━━━━━ DATASET EXCERPTS ━━━━━

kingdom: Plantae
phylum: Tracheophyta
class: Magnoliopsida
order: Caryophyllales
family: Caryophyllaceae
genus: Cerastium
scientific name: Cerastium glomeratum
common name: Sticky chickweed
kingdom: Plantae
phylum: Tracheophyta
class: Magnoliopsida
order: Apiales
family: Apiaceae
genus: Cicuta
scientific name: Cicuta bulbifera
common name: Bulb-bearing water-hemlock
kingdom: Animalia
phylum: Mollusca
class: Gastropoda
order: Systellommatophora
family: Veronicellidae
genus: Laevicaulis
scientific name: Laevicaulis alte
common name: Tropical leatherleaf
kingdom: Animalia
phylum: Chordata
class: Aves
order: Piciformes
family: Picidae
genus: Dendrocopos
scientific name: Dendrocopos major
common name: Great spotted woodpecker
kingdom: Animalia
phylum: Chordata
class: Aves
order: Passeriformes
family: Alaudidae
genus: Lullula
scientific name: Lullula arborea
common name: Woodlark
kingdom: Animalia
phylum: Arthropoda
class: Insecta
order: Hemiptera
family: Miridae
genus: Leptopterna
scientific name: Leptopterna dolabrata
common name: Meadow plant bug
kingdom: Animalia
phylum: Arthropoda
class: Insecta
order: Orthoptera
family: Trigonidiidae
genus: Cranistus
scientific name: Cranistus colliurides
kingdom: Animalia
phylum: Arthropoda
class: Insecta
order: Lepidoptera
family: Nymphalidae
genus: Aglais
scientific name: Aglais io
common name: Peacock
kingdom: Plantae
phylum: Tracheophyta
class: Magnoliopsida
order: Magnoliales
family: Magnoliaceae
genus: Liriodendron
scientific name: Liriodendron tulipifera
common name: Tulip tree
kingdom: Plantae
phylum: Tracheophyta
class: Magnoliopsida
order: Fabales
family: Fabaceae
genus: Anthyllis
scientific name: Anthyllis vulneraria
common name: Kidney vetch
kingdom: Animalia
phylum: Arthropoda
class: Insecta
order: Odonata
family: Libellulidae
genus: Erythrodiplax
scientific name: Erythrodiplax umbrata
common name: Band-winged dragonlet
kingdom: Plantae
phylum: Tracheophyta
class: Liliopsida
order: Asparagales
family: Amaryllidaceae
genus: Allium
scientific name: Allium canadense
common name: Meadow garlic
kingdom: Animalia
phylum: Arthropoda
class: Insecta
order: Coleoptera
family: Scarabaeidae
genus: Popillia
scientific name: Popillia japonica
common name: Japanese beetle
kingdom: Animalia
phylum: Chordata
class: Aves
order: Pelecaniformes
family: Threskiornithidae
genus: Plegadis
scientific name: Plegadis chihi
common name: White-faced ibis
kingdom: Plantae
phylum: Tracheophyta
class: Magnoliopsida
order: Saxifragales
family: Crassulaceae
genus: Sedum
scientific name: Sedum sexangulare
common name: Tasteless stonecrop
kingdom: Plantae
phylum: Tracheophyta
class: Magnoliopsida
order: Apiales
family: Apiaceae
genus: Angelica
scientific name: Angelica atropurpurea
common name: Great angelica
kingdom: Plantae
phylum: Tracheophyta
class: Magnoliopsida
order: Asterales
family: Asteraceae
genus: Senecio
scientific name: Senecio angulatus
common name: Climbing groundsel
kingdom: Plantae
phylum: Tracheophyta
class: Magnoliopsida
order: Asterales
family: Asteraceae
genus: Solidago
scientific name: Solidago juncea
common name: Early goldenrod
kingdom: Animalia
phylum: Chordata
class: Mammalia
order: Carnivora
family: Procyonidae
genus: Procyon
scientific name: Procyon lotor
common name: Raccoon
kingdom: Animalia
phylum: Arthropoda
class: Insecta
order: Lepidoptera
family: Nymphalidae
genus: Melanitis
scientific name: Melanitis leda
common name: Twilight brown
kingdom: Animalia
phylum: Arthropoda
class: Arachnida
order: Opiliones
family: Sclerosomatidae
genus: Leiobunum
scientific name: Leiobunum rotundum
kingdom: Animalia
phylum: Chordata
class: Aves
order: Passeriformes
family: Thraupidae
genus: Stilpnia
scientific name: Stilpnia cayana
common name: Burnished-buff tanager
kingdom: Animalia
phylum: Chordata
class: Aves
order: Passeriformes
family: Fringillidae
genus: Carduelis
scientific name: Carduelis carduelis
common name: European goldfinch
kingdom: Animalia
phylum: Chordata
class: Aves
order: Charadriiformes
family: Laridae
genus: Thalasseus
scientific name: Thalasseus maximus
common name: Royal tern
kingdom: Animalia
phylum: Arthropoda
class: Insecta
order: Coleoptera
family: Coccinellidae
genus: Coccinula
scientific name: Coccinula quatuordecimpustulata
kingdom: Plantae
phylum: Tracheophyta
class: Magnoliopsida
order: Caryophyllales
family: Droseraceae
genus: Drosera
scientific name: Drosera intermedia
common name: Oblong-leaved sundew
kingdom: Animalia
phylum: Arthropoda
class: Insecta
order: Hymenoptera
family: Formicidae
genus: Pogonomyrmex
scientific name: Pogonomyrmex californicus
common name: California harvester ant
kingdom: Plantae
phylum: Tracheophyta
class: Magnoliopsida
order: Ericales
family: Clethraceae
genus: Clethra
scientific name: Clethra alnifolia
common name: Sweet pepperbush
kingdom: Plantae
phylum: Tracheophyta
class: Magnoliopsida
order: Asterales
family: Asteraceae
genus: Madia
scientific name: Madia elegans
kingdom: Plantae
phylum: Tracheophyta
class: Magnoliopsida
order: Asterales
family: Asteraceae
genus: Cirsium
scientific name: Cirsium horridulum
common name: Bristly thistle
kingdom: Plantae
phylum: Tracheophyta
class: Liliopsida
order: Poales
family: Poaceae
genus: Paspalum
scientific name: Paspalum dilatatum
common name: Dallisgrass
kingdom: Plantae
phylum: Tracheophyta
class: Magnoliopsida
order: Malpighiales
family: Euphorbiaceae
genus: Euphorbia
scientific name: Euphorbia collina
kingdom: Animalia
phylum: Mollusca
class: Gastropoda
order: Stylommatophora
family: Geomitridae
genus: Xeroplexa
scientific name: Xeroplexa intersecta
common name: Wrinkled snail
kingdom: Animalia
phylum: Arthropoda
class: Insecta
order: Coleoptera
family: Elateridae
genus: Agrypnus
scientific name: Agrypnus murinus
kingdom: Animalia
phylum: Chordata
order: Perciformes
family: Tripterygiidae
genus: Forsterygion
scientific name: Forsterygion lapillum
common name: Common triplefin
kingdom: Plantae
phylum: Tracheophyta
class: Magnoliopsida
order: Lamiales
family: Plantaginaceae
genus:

━━━━━

* _WHAT THE TASK REQUIRES_: Reproduce every line of the material above unchanged, from the first line through the last.

* _ANSWER BELOW_:
kingdom: Plantae
phylum: Tracheophyta
class: Magnoliopsida
order: Caryophyllales
family: Caryophyllaceae
genus: Cerastium
scientific name: Cerastium glomeratum
common name: Sticky chickweed
kingdom: Plantae
phylum: Tracheophyta
class: Magnoliopsida
order: Apiales
family: Apiaceae
genus: Cicuta
scientific name: Cicuta bulbifera
common name: Bulb-bearing water-hemlock
kingdom: Animalia
phylum: Mollusca
class: Gastropoda
order: Systellommatophora
family: Veronicellidae
genus: Laevicaulis
scientific name: Laevicaulis alte
common name: Tropical leatherleaf
kingdom: Animalia
phylum: Chordata
class: Aves
order: Piciformes
family: Picidae
genus: Dendrocopos
scientific name: Dendrocopos major
common name: Great spotted woodpecker
kingdom: Animalia
phylum: Chordata
class: Aves
order: Passeriformes
family: Alaudidae
genus: Lullula
scientific name: Lullula arborea
common name: Woodlark
kingdom: Animalia
phylum: Arthropoda
class: Insecta
order: Hemiptera
family: Miridae
genus: Leptopterna
scientific name: Leptopterna dolabrata
common name: Meadow plant bug
kingdom: Animalia
phylum: Arthropoda
class: Insecta
order: Orthoptera
family: Trigonidiidae
genus: Cranistus
scientific name: Cranistus colliurides
kingdom: Animalia
phylum: Arthropoda
class: Insecta
order: Lepidoptera
family: Nymphalidae
genus: Aglais
scientific name: Aglais io
common name: Peacock
kingdom: Plantae
phylum: Tracheophyta
class: Magnoliopsida
order: Magnoliales
family: Magnoliaceae
genus: Liriodendron
scientific name: Liriodendron tulipifera
common name: Tulip tree
kingdom: Plantae
phylum: Tracheophyta
class: Magnoliopsida
order: Fabales
family: Fabaceae
genus: Anthyllis
scientific name: Anthyllis vulneraria
common name: Kidney vetch
kingdom: Animalia
phylum: Arthropoda
class: Insecta
order: Odonata
family: Libellulidae
genus: Erythrodiplax
scientific name: Erythrodiplax umbrata
common name: Band-winged dragonlet
kingdom: Plantae
phylum: Tracheophyta
class: Liliopsida
order: Asparagales
family: Amaryllidaceae
genus: Allium
scientific name: Allium canadense
common name: Meadow garlic
kingdom: Animalia
phylum: Arthropoda
class: Insecta
order: Coleoptera
family: Scarabaeidae
genus: Popillia
scientific name: Popillia japonica
common name: Japanese beetle
kingdom: Animalia
phylum: Chordata
class: Aves
order: Pelecaniformes
family: Threskiornithidae
genus: Plegadis
scientific name: Plegadis chihi
common name: White-faced ibis
kingdom: Plantae
phylum: Tracheophyta
class: Magnoliopsida
order: Saxifragales
family: Crassulaceae
genus: Sedum
scientific name: Sedum sexangulare
common name: Tasteless stonecrop
kingdom: Plantae
phylum: Tracheophyta
class: Magnoliopsida
order: Apiales
family: Apiaceae
genus: Angelica
scientific name: Angelica atropurpurea
common name: Great angelica
kingdom: Plantae
phylum: Tracheophyta
class: Magnoliopsida
order: Asterales
family: Asteraceae
genus: Senecio
scientific name: Senecio angulatus
common name: Climbing groundsel
kingdom: Plantae
phylum: Tracheophyta
class: Magnoliopsida
order: Asterales
family: Asteraceae
genus: Solidago
scientific name: Solidago juncea
common name: Early goldenrod
kingdom: Animalia
phylum: Chordata
class: Mammalia
order: Carnivora
family: Procyonidae
genus: Procyon
scientific name: Procyon lotor
common name: Raccoon
kingdom: Animalia
phylum: Arthropoda
class: Insecta
order: Lepidoptera
family: Nymphalidae
genus: Melanitis
scientific name: Melanitis leda
common name: Twilight brown
kingdom: Animalia
phylum: Arthropoda
class: Arachnida
order: Opiliones
family: Sclerosomatidae
genus: Leiobunum
scientific name: Leiobunum rotundum
kingdom: Animalia
phylum: Chordata
class: Aves
order: Passeriformes
family: Thraupidae
genus: Stilpnia
scientific name: Stilpnia cayana
common name: Burnished-buff tanager
kingdom: Animalia
phylum: Chordata
class: Aves
order: Passeriformes
family: Fringillidae
genus: Carduelis
scientific name: Carduelis carduelis
common name: European goldfinch
kingdom: Animalia
phylum: Chordata
class: Aves
order: Charadriiformes
family: Laridae
genus: Thalasseus
scientific name: Thalasseus maximus
common name: Royal tern
kingdom: Animalia
phylum: Arthropoda
class: Insecta
order: Coleoptera
family: Coccinellidae
genus: Coccinula
scientific name: Coccinula quatuordecimpustulata
kingdom: Plantae
phylum: Tracheophyta
class: Magnoliopsida
order: Caryophyllales
family: Droseraceae
genus: Drosera
scientific name: Drosera intermedia
common name: Oblong-leaved sundew
kingdom: Animalia
phylum: Arthropoda
class: Insecta
order: Hymenoptera
family: Formicidae
genus: Pogonomyrmex
scientific name: Pogonomyrmex californicus
common name: California harvester ant
kingdom: Plantae
phylum: Tracheophyta
class: Magnoliopsida
order: Ericales
family: Clethraceae
genus: Clethra
scientific name: Clethra alnifolia
common name: Sweet pepperbush
kingdom: Plantae
phylum: Tracheophyta
class: Magnoliopsida
order: Asterales
family: Asteraceae
genus: Madia
scientific name: Madia elegans
kingdom: Plantae
phylum: Tracheophyta
class: Magnoliopsida
order: Asterales
family: Asteraceae
genus: Cirsium
scientific name: Cirsium horridulum
common name: Bristly thistle
kingdom: Plantae
phylum: Tracheophyta
class: Liliopsida
order: Poales
family: Poaceae
genus: Paspalum
scientific name: Paspalum dilatatum
common name: Dallisgrass
kingdom: Plantae
phylum: Tracheophyta
class: Magnoliopsida
order: Malpighiales
family: Euphorbiaceae
genus: Euphorbia
scientific name: Euphorbia collina
kingdom: Animalia
phylum: Mollusca
class: Gastropoda
order: Stylommatophora
family: Geomitridae
genus: Xeroplexa
scientific name: Xeroplexa intersecta
common name: Wrinkled snail
kingdom: Animalia
phylum: Arthropoda
class: Insecta
order: Coleoptera
family: Elateridae
genus: Agrypnus
scientific name: Agrypnus murinus
kingdom: Animalia
phylum: Chordata
order: Perciformes
family: Tripterygiidae
genus: Forsterygion
scientific name: Forsterygion lapillum
common name: Common triplefin
kingdom: Plantae
phylum: Tracheophyta
class: Magnoliopsida
order: Lamiales
family: Plantaginaceae
genus:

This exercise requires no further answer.